= Beginning of Section =

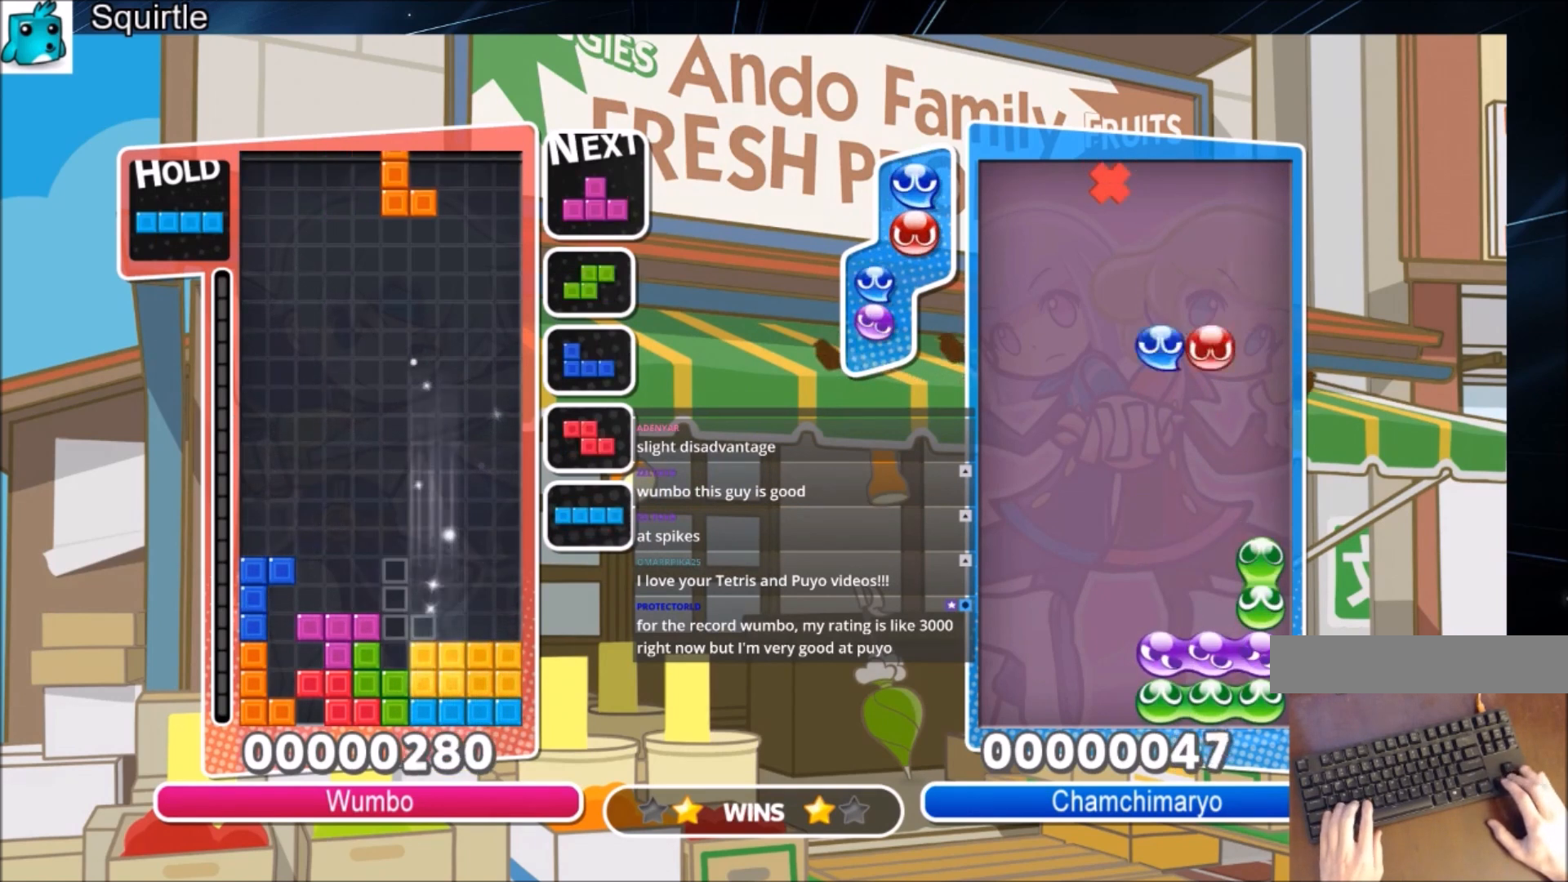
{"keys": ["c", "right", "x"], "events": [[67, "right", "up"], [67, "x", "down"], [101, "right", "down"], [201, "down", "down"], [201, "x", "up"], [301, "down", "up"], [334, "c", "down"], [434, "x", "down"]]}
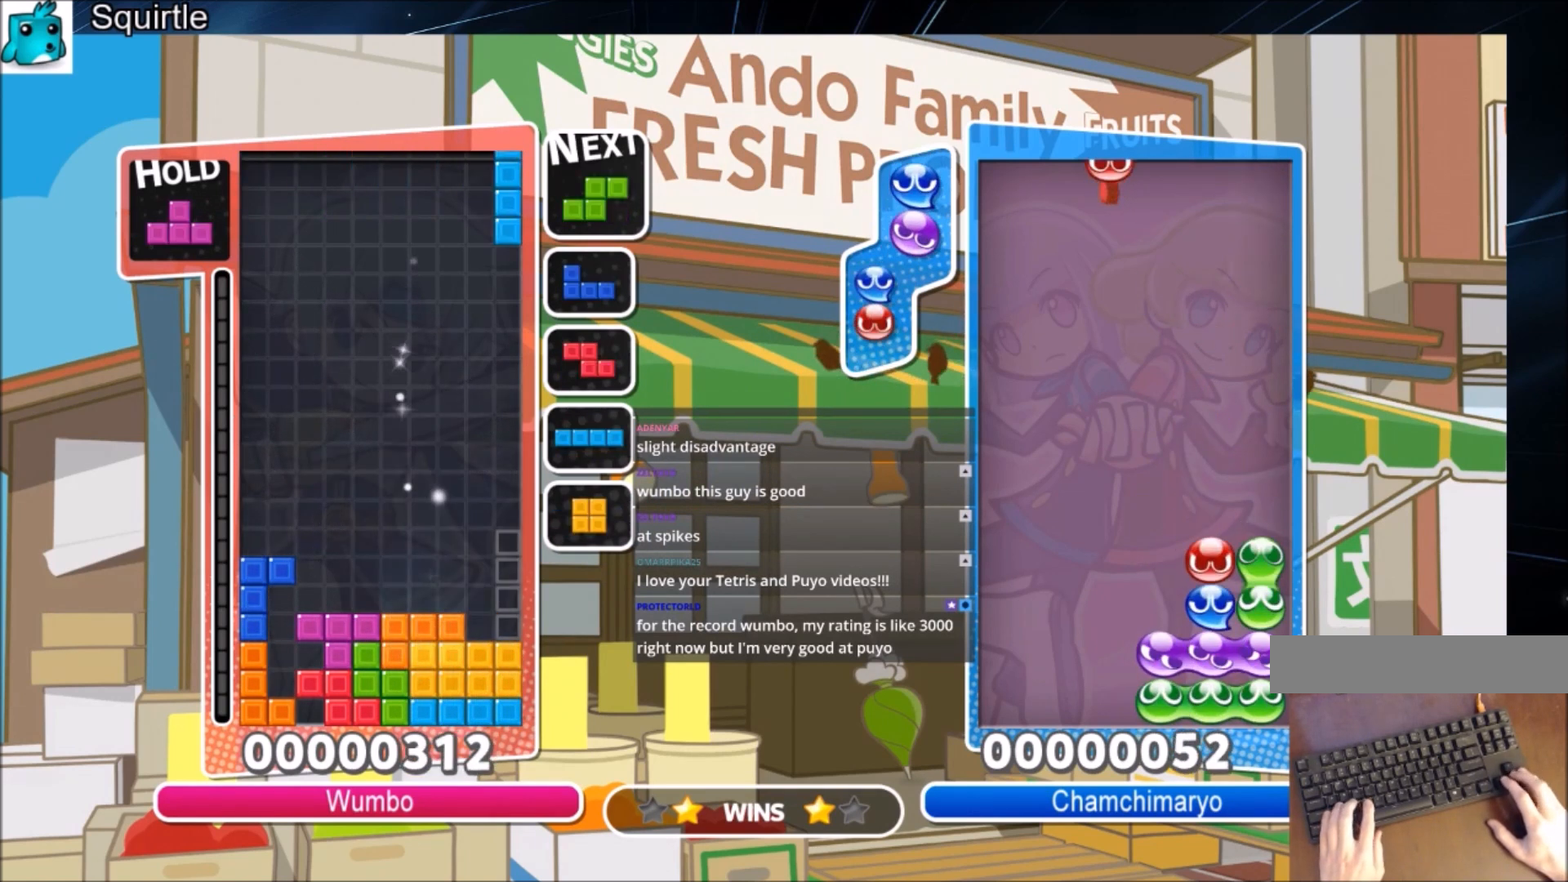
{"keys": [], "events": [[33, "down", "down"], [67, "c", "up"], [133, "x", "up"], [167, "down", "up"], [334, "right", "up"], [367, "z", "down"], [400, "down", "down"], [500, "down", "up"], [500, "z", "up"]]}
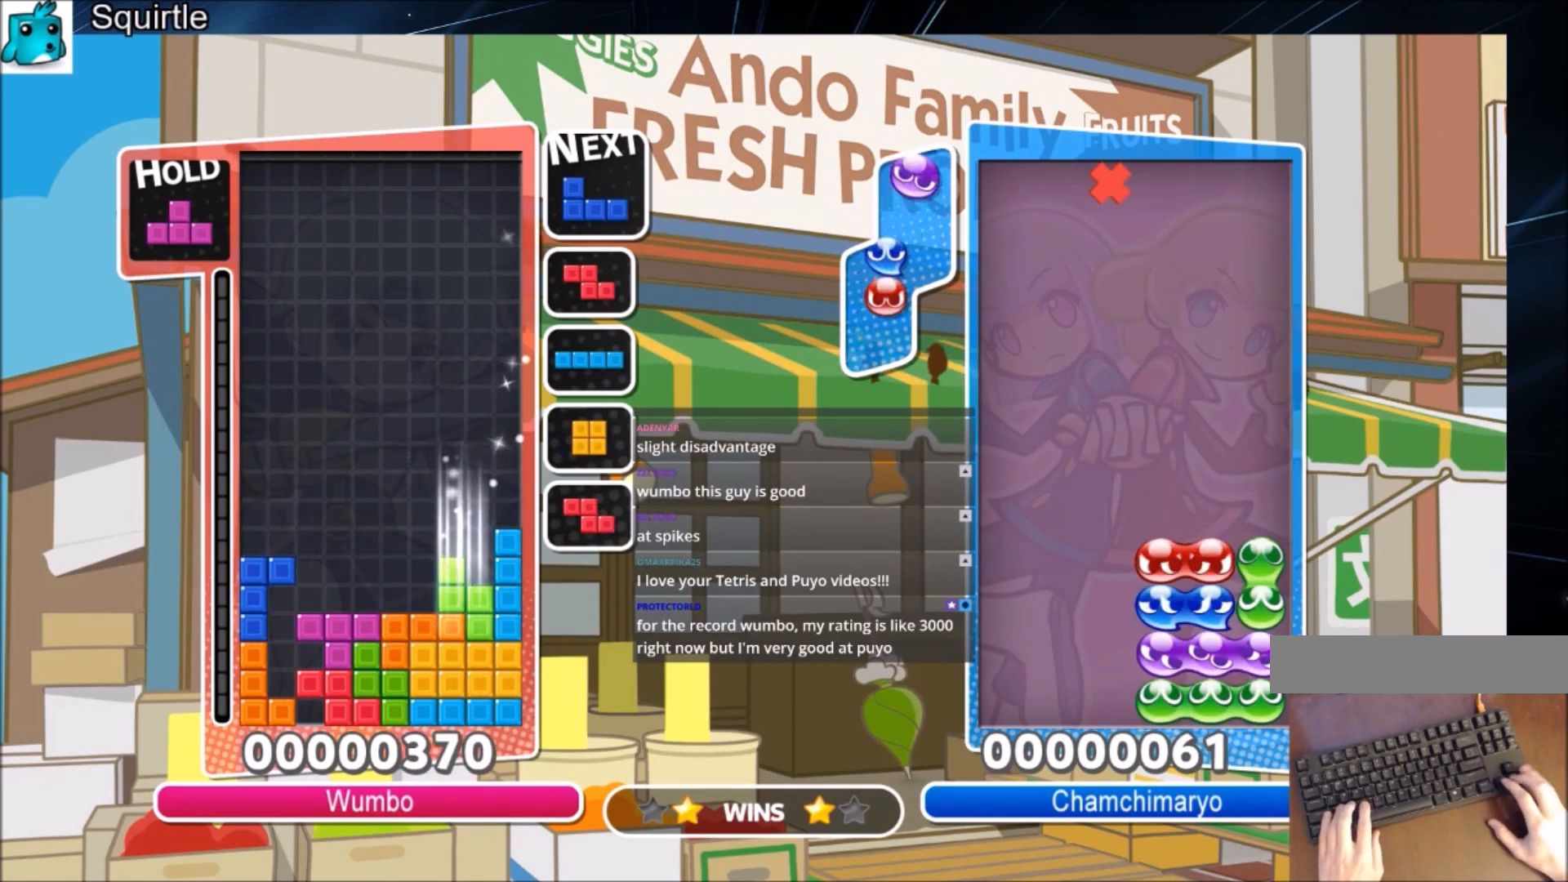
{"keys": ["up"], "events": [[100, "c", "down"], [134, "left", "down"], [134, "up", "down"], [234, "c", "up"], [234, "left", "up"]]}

= End of Section =
= Beginning of Section =

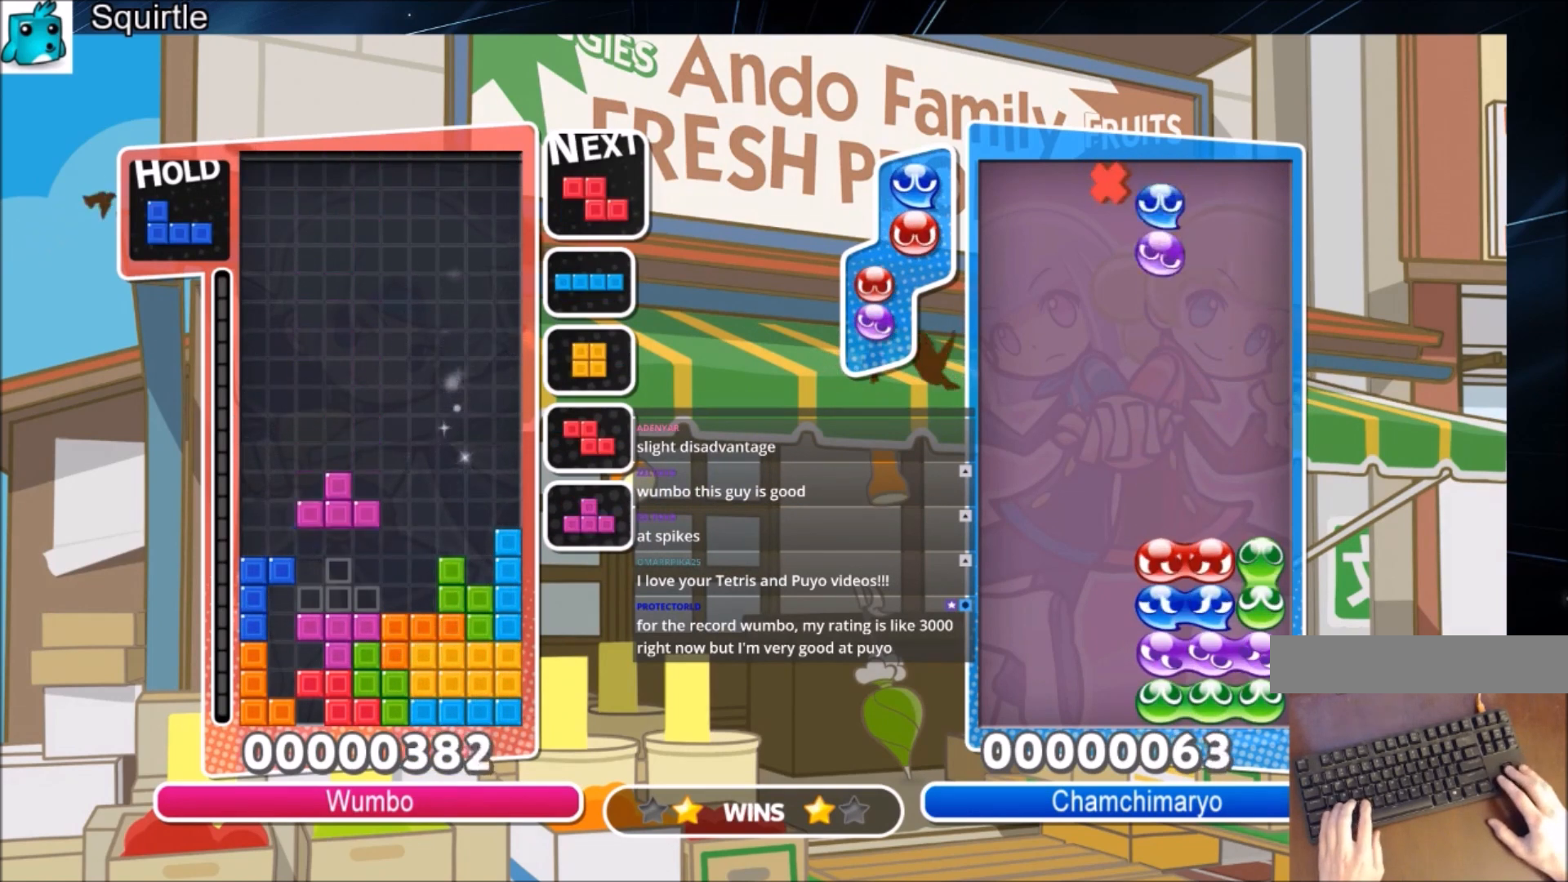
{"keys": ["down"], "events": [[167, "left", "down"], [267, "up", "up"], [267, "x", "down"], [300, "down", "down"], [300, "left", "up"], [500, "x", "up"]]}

= End of Section =

Your instructions >>
Whenever a line in the records contains the word "left", copy that line.

Written answer >>
{"keys": ["up"], "events": [[100, "c", "down"], [134, "left", "down"], [134, "up", "down"], [234, "c", "up"], [234, "left", "up"]]}
{"keys": ["down"], "events": [[167, "left", "down"], [267, "up", "up"], [267, "x", "down"], [300, "down", "down"], [300, "left", "up"], [500, "x", "up"]]}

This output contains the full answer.